Instructions for the task
Transcribe exactly the lines from the first line of the records through the line containing "Патриарший экзарх всея Беларуси митрополит", and leave out every picture.

(Input records begins)

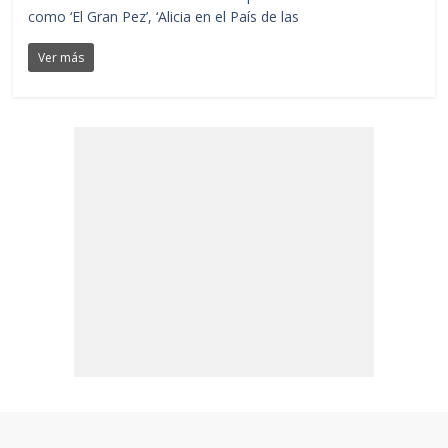
como ‘El Gran Pez’, ‘Alicia en el País de las
Ver más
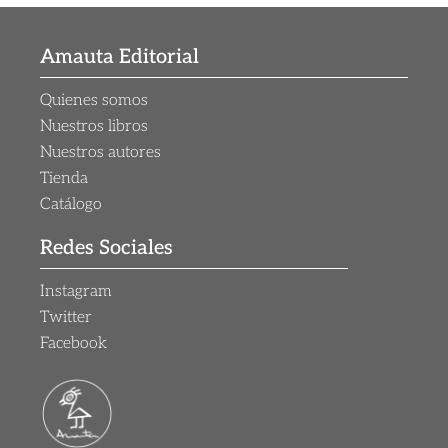
Amauta Editorial
Quienes somos
Nuestros libros
Nuestros autores
Tienda
Catálogo
Redes Sociales
Instagram
Twitter
Facebook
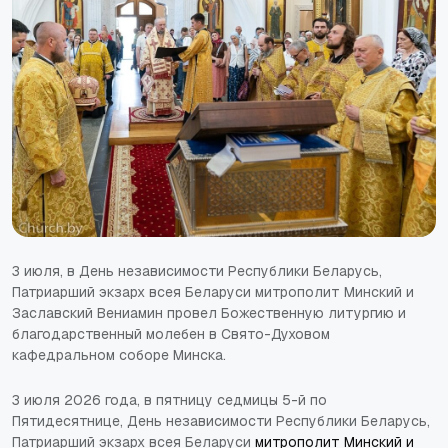
3 июля, в День независимости Республики Беларусь,
Патриарший экзарх всея Беларуси митрополит Минский и
Заславский Вениамин провел Божественную литургию и
благодарственный молебен в Свято-Духовом
кафедральном соборе Минска.
3 июля 2026 года, в пятницу седмицы 5-й по
Пятидесятнице, День независимости Республики Беларусь,
Патриарший экзарх всея Беларуси
митрополит Минский и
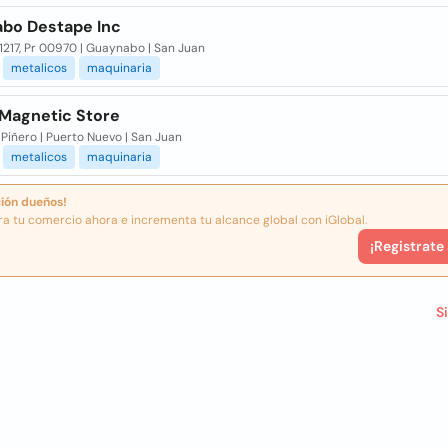
bo Destape Inc
1217, Pr 00970 | Guaynabo | San Juan
metalicos
maquinaria
 Magnetic Store
 Piñero | Puerto Nuevo | San Juan
metalicos
maquinaria
ión dueños!
ra tu comercio ahora e incrementa tu alcance global con iGlobal.
¡Registrate
S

(Input records ends)

Answer for this exercise
como ‘El Gran Pez’, ‘Alicia en el País de las
Ver más
Amauta Editorial
Quienes somos
Nuestros libros
Nuestros autores
Tienda
Catálogo
Redes Sociales
Instagram
Twitter
Facebook
3 июля, в День независимости Республики Беларусь,
Патриарший экзарх всея Беларуси митрополит Минский и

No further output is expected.